Partnering with this team and the IT department, Third Angle co-designed an enterprise-wide information tool that made the key processes (and underlying information) visible, accessible, easy-to-use, and traceable by anyone using them. Building on commercial real estate imagery, the tool was named “The Lobby.” The visual representation of entryways and exits into the processes, represented in the tool, were familiar to anyone who traveled through the office building lobbies.
Growth and Value: The results of Third Angle’s work included a 30% improvement in work-time efficiencies (e.g., service delivery, reduction of labor hours per task). The process also improved employee engagement by having them voluntary redesign processes that improved overall company consistency, speed and service. These improvements resulted in decreased customer turnover and higher customer and employee satisfaction.
The Lobby’s success around internal operations gave rise to it becoming the corporate portal for all sources of employee, operations, and customer information. This portal and these processes continue to be utilized by customers, vendors and employees alike.

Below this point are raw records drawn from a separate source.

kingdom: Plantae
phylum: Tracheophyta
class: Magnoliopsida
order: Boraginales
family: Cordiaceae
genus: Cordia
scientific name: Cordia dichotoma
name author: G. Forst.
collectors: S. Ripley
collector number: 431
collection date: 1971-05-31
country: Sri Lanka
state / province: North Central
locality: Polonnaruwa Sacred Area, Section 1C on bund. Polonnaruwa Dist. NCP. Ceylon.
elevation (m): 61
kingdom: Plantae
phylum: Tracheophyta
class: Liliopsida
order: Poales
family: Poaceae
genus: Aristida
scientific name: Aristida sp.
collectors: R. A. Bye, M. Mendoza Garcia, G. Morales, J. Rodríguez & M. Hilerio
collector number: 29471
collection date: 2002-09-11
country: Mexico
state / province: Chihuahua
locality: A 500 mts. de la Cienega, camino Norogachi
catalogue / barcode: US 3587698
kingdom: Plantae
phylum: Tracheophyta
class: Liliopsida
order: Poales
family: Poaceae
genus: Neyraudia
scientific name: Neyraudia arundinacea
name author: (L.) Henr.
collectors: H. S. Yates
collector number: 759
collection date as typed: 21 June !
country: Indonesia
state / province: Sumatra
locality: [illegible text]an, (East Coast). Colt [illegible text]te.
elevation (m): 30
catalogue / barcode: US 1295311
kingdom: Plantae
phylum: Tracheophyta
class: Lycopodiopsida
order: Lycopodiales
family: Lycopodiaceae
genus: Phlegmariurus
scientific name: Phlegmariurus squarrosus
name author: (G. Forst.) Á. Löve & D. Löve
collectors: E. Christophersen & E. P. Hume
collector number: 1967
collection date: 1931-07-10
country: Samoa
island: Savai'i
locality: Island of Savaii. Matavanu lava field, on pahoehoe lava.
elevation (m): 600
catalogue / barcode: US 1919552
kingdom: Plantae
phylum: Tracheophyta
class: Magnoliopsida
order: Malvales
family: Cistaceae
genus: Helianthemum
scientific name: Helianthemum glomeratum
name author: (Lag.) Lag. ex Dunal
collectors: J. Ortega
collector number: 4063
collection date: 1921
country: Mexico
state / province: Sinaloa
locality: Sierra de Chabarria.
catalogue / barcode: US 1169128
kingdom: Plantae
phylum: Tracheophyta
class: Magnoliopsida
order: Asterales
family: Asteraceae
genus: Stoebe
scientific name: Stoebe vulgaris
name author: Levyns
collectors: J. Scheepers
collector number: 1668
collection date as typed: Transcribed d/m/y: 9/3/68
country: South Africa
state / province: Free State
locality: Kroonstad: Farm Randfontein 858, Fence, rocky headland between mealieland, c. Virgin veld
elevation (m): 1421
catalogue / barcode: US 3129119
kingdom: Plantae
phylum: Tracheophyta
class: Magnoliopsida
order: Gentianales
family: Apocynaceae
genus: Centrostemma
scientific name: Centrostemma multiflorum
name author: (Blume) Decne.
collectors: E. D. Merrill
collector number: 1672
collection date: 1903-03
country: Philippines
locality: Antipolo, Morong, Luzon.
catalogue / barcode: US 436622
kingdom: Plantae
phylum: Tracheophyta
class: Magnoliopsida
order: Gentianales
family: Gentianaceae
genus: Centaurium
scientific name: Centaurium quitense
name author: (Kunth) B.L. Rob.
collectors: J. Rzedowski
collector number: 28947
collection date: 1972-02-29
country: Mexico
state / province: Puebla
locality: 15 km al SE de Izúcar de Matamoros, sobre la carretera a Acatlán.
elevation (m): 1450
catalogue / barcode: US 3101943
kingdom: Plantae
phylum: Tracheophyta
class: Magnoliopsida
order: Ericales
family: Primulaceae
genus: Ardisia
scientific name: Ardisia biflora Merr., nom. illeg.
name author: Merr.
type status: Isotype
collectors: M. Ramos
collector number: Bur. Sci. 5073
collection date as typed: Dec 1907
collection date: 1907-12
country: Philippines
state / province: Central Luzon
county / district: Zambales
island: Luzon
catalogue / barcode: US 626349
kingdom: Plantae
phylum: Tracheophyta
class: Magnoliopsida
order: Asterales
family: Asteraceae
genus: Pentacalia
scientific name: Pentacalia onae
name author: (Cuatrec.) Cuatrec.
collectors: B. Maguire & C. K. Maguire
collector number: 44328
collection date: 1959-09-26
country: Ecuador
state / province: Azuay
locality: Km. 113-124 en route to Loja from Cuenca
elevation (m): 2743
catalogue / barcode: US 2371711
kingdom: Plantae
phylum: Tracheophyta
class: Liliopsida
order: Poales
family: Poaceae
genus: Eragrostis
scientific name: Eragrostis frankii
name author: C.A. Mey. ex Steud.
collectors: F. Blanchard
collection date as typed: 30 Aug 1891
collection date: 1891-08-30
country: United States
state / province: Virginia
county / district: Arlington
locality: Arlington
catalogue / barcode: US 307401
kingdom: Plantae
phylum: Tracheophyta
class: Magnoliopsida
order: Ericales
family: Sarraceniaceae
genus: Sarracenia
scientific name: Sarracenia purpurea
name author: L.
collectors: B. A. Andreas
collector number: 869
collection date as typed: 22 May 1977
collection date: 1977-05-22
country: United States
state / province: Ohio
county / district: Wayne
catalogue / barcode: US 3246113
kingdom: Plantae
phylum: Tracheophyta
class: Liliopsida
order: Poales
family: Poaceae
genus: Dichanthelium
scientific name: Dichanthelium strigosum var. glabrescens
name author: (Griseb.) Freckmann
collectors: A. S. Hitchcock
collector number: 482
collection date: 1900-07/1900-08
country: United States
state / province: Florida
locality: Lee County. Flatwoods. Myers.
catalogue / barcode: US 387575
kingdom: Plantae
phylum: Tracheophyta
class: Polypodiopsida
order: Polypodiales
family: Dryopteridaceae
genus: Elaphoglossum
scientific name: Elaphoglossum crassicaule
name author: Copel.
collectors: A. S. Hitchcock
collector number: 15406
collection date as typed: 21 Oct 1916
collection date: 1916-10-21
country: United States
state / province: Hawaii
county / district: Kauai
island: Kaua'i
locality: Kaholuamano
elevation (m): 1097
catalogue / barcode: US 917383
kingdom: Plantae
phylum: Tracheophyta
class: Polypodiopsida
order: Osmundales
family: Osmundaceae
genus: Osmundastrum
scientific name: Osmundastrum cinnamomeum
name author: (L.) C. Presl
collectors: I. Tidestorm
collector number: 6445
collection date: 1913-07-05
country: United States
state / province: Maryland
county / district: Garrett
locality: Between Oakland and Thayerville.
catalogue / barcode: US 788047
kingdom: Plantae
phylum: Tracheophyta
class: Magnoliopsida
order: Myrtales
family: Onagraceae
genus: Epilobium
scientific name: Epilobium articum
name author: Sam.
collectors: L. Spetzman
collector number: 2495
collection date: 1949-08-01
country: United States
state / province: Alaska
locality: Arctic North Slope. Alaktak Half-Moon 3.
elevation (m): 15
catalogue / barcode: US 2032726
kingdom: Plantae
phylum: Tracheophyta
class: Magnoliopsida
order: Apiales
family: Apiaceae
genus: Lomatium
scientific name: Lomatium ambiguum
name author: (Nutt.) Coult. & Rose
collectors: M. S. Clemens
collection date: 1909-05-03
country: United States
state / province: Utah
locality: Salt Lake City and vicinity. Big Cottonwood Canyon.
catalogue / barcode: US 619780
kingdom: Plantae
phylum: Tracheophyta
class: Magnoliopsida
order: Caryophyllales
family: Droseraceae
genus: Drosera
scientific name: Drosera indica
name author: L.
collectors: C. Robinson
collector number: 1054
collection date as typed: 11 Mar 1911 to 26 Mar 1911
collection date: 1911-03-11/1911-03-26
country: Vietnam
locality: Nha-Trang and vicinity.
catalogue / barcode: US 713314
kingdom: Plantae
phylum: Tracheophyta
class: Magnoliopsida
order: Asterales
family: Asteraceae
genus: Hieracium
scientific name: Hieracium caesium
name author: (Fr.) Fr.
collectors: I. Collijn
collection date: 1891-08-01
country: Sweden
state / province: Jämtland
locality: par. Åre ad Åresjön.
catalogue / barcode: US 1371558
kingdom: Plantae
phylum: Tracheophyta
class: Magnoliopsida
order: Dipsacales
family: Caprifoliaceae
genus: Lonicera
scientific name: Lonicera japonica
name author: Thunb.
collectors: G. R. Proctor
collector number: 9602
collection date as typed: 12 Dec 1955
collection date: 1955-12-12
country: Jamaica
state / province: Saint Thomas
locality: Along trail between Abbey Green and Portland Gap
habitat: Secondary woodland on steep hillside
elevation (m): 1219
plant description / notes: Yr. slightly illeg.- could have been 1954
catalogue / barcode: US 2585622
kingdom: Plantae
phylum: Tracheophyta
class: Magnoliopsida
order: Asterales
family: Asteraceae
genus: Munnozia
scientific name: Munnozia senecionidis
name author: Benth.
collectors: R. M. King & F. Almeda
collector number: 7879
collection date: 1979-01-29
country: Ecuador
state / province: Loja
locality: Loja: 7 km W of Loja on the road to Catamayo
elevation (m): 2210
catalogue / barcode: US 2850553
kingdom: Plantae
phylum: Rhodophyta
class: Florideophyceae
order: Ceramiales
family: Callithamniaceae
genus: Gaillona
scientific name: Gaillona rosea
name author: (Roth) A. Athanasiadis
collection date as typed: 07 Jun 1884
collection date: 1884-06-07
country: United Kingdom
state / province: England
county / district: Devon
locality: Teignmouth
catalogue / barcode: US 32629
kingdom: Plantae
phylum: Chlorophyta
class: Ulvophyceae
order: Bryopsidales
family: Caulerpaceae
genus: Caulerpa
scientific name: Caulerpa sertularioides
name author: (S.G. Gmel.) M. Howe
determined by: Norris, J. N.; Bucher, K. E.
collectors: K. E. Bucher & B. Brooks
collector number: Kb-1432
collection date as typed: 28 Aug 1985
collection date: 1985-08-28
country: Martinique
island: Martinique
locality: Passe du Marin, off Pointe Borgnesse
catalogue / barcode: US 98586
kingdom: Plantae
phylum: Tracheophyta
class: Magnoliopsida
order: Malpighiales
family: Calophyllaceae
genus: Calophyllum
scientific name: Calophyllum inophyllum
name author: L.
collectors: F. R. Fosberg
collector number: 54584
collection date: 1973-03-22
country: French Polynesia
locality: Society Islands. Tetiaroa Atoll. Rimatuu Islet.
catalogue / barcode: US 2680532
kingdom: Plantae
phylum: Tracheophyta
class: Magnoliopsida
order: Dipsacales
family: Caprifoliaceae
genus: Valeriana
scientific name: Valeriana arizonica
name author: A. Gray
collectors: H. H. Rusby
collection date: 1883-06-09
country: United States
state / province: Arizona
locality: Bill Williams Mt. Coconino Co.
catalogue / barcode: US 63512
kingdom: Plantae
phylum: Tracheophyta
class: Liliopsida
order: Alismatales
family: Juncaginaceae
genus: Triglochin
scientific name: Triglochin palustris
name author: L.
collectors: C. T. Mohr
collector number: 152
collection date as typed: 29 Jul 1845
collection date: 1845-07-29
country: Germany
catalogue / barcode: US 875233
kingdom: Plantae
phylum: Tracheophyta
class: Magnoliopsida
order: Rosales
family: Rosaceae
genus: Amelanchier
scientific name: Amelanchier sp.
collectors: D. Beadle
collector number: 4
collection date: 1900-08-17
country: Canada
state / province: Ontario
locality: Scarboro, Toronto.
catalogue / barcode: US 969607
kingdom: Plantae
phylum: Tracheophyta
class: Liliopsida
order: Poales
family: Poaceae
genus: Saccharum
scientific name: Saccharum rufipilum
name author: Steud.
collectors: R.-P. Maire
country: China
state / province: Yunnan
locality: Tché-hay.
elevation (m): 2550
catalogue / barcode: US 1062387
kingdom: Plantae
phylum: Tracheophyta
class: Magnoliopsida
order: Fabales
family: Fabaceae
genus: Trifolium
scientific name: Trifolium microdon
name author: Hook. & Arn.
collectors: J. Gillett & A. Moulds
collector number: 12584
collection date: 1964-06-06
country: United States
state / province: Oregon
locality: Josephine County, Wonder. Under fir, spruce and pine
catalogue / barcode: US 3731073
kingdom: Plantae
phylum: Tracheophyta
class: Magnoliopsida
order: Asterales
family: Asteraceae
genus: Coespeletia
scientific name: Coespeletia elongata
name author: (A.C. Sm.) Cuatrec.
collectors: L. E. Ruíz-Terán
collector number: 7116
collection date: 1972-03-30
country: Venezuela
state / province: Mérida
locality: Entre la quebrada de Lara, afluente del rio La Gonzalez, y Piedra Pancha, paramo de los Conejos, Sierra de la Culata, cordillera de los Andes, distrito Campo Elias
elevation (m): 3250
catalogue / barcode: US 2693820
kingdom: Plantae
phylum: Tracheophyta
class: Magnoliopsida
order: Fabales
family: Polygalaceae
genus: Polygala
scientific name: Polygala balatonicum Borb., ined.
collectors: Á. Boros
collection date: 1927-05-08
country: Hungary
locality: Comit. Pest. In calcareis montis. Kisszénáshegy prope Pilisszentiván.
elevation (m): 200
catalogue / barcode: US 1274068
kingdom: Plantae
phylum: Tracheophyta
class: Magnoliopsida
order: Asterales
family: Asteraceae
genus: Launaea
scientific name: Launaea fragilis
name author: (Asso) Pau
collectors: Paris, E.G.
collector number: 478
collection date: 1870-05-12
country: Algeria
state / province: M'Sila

Mini-Lessons: Much of what companies need to improve is embedded in information “hidden” across its systems. Linking that information to everyday processes, in easily accessible ways, is stronger than storing information in the abstract. Engaging users in the design of the system is key to improved systems and better engagement, for many reasons. One reason is that they understand context, “hidden conditions” that need to be factored into the solution. Designing solutions around a common metaphor is an easy way to help users learn the system fast and use it.